Dr. Cannon gave Donny the go ahead to resume life as normal, football too,  with no restrictions. His sternum is healed well.  As his mom, both  exciting and frightening. Donny is scared too.  Scared he won't be as good, scared he has all this stuff in him and mainly that no one knows why it happened.  Also frightening was hearing Dr. Cannon say 40% chance it will happen again but we don't know triggers as we don't know why this happened. He said "this is just as likely to happen in math class as it is on the football field in your case.  That is what the defibrillator is for." Despite some fear, Donny wants to play football. As his mom playing and not playing scare me as both have risks..... 

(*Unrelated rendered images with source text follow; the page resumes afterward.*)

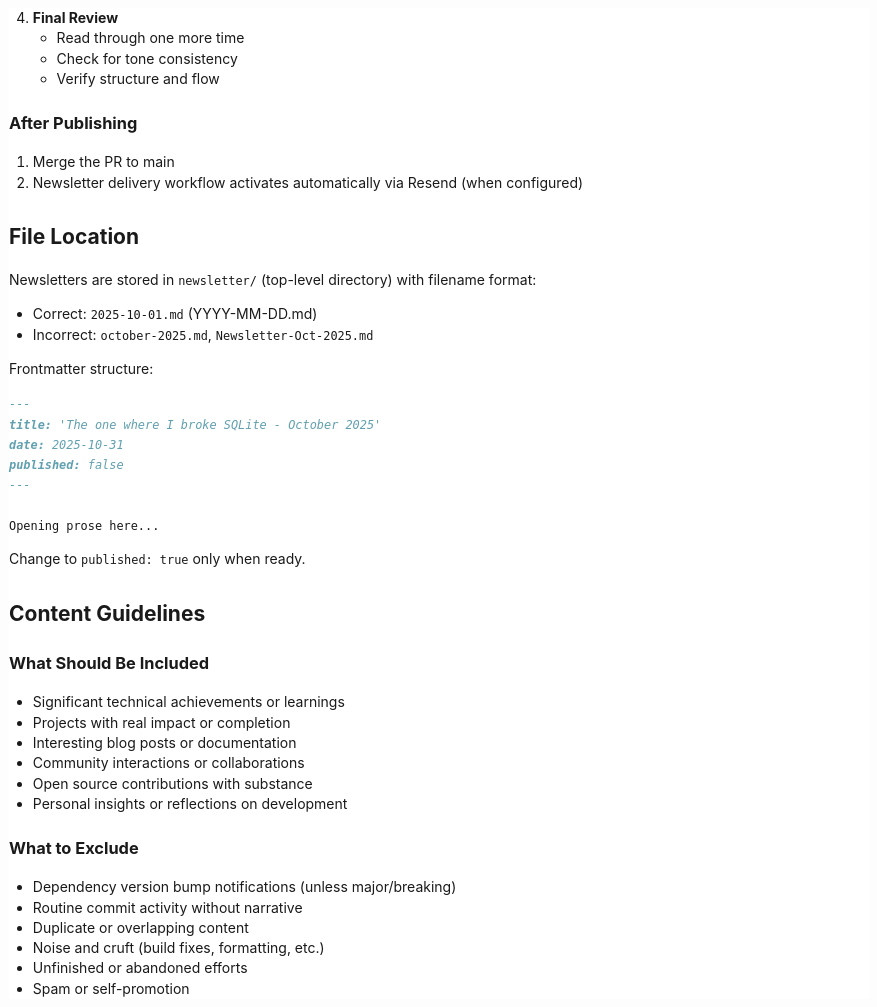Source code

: 4. **Final Review**
   - Read through one more time
   - Check for tone consistency
   - Verify structure and flow

### After Publishing

1. Merge the PR to main
2. Newsletter delivery workflow activates automatically via Resend
   (when configured)

## File Location

Newsletters are stored in `newsletter/` (top-level directory) with
filename format:

- Correct: `2025-10-01.md` (YYYY-MM-DD.md)
- Incorrect: `october-2025.md`, `Newsletter-Oct-2025.md`

Frontmatter structure:

```markdown
---
title: 'The one where I broke SQLite - October 2025'
date: 2025-10-31
published: false
---

Opening prose here...
```

Change to `published: true` only when ready.

## Content Guidelines

### What Should Be Included

- Significant technical achievements or learnings
- Projects with real impact or completion
- Interesting blog posts or documentation
- Community interactions or collaborations
- Open source contributions with substance
- Personal insights or reflections on development

### What to Exclude

- Dependency version bump notifications (unless major/breaking)
- Routine commit activity without narrative
- Duplicate or overlapping content
- Noise and cruft (build fixes, formatting, etc.)
- Unfinished or abandoned efforts
- Spam or self-promotion
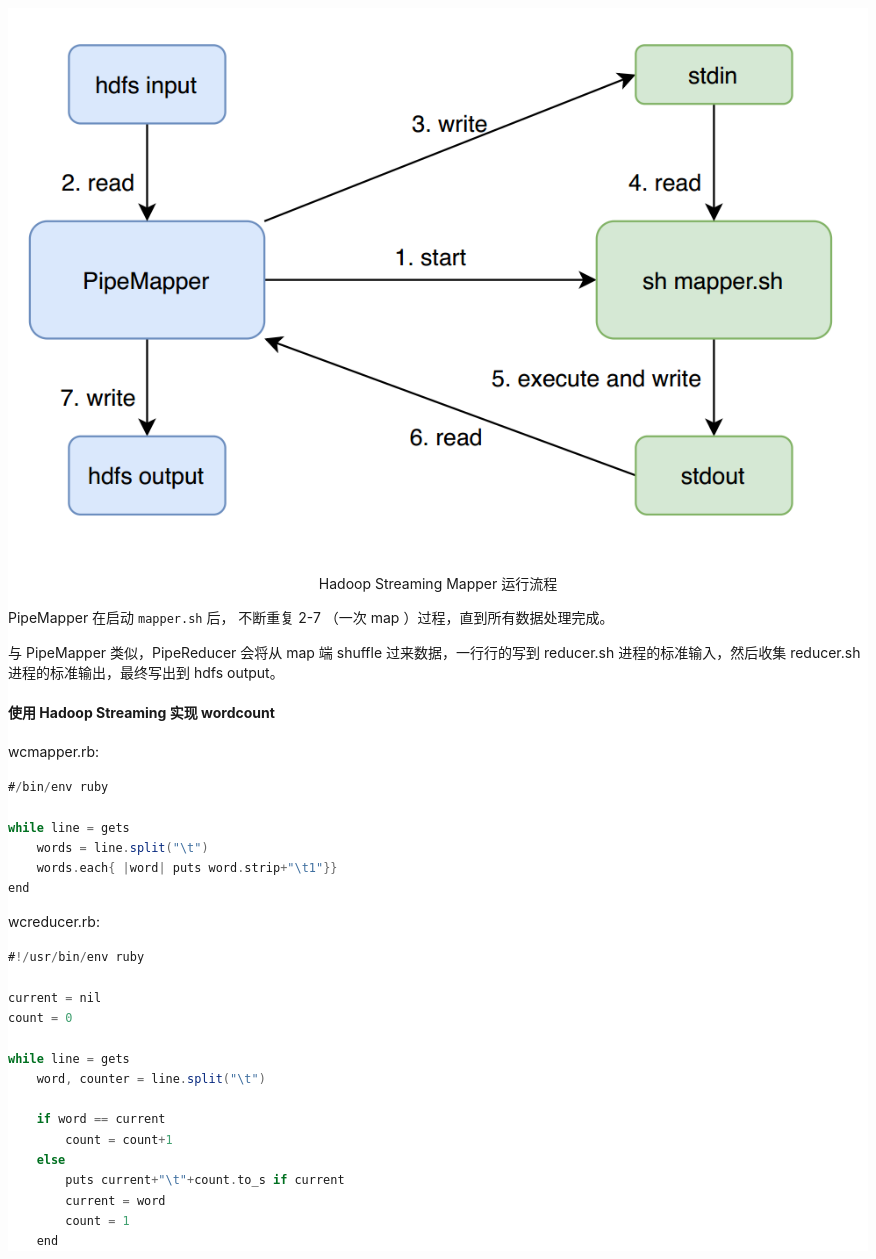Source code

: [![Hadoop Streaming Mapper 运行流程](../image/hadoop-streaming.jpg)](https://smarthanwang.github.io/2020/03/26/hadoop-streaming/hadoop-streaming.jpg)

<div align='center'>Hadoop Streaming Mapper 运行流程</div>

PipeMapper 在启动 `mapper.sh` 后， 不断重复 2-7 （一次 map ）过程，直到所有数据处理完成。

与 PipeMapper 类似，PipeReducer 会将从 map 端 shuffle 过来数据，一行行的写到 reducer.sh 进程的标准输入，然后收集 reducer.sh 进程的标准输出，最终写出到 hdfs output。

#### 使用 Hadoop Streaming 实现 wordcount

wcmapper.rb:

```scala
#/bin/env ruby

while line = gets
    words = line.split("\t")
    words.each{ |word| puts word.strip+"\t1"}}
end
```

wcreducer.rb:

```scala
#!/usr/bin/env ruby

current = nil
count = 0

while line = gets
    word, counter = line.split("\t")

    if word == current
        count = count+1
    else
        puts current+"\t"+count.to_s if current
        current = word
        count = 1
    end
```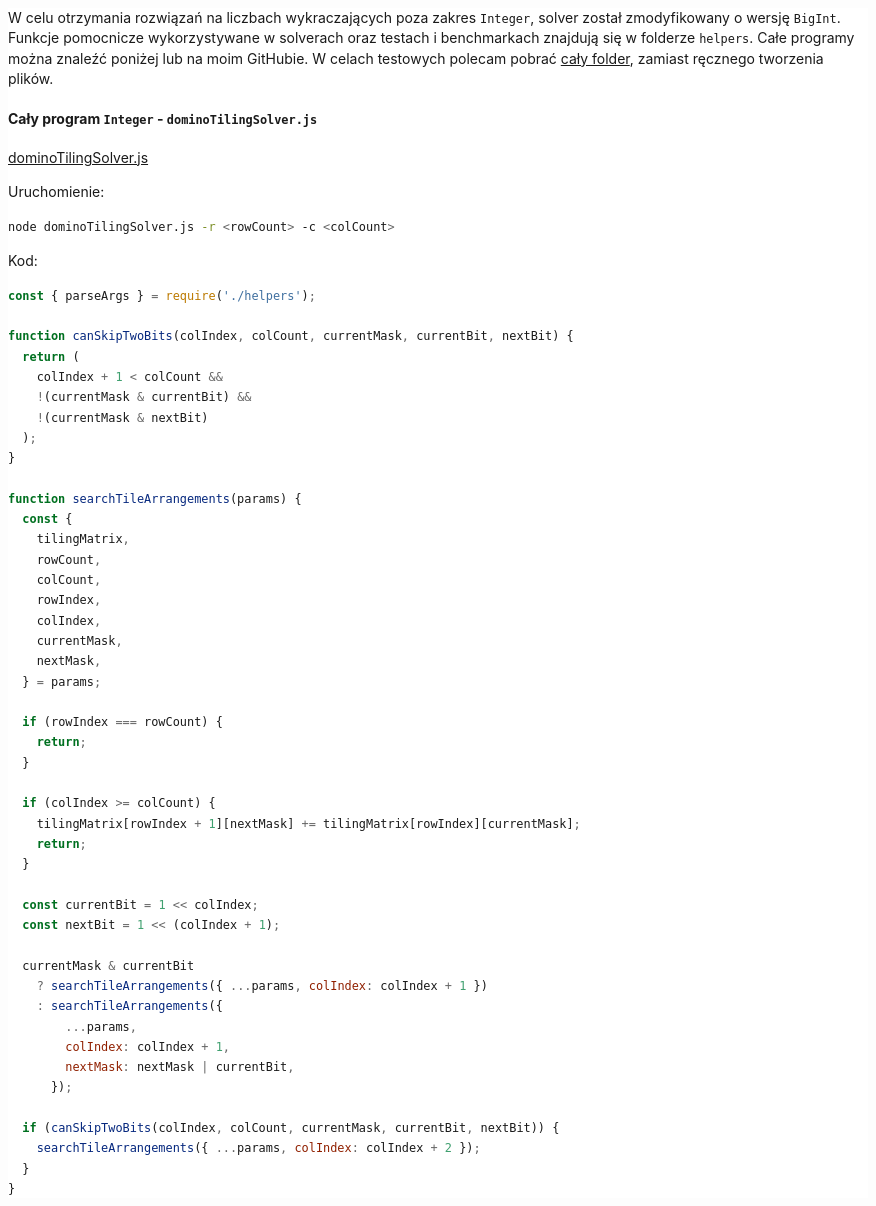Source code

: W celu otrzymania rozwiązań na liczbach wykraczających poza zakres `Integer`, solver został zmodyfikowany o wersję `BigInt`. Funkcje pomocnicze wykorzystywane w solverach oraz testach i benchmarkach znajdują się w folderze `helpers`. Całe programy można znaleźć poniżej lub na moim GitHubie. W celach testowych polecam pobrać [cały folder](https://github.com/dawidrylko/dawidrylko.com/tree/aa6f26688b6282b20bd8cc240e3393e7cba6cb8b/content/blog/domino-tiling/code), zamiast ręcznego tworzenia plików.

#### Cały program `Integer` - `dominoTilingSolver.js`

[dominoTilingSolver.js](https://github.com/dawidrylko/dawidrylko.com/blob/aa6f26688b6282b20bd8cc240e3393e7cba6cb8b/content/blog/domino-tiling/code/dominoTilingSolver.js)

Uruchomienie:

```bash
node dominoTilingSolver.js -r <rowCount> -c <colCount>
```

Kod:

```javascript
const { parseArgs } = require('./helpers');

function canSkipTwoBits(colIndex, colCount, currentMask, currentBit, nextBit) {
  return (
    colIndex + 1 < colCount &&
    !(currentMask & currentBit) &&
    !(currentMask & nextBit)
  );
}

function searchTileArrangements(params) {
  const {
    tilingMatrix,
    rowCount,
    colCount,
    rowIndex,
    colIndex,
    currentMask,
    nextMask,
  } = params;

  if (rowIndex === rowCount) {
    return;
  }

  if (colIndex >= colCount) {
    tilingMatrix[rowIndex + 1][nextMask] += tilingMatrix[rowIndex][currentMask];
    return;
  }

  const currentBit = 1 << colIndex;
  const nextBit = 1 << (colIndex + 1);

  currentMask & currentBit
    ? searchTileArrangements({ ...params, colIndex: colIndex + 1 })
    : searchTileArrangements({
        ...params,
        colIndex: colIndex + 1,
        nextMask: nextMask | currentBit,
      });

  if (canSkipTwoBits(colIndex, colCount, currentMask, currentBit, nextBit)) {
    searchTileArrangements({ ...params, colIndex: colIndex + 2 });
  }
}

```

Even though Donny said he is playing Dr. Cannon said "start football and if it causes you too much anxiety it's ok to do something else." He also had a long conversation with us again about post cardiac arrest grief.  I appreciate his attention to the emotional side of this.  This is being addressed with behavioral health as well.  We have to try and focus on the 60% chance this will never happen again and that he has a device constantly monitoring and recording the electrical activity in his heart.  His device doesn't just shock it also paces (if needed)  and corrects electrical issues.  They have his callibrated for a athlete so it doesn't get alarmed over  fast normal rhythms.  I have asked repeatedly about success rates of defibrillators and they just tell me very good but nothing in 100% 

Picture is in the office today.  The little machine on Donny's belly connected with his defibrillator and interrogated it, challenged it and made it take over beating his heart. He said it felt weird... I'd imagine so but his face didn't say so. He sat there cool as a clam as usual.  Dr. Cannon still gets a kick out of his quiet personality. 

We appreciate all the thoughts, prayers and generosity we have received from our  friends, family and community.  We can't thank you all enough.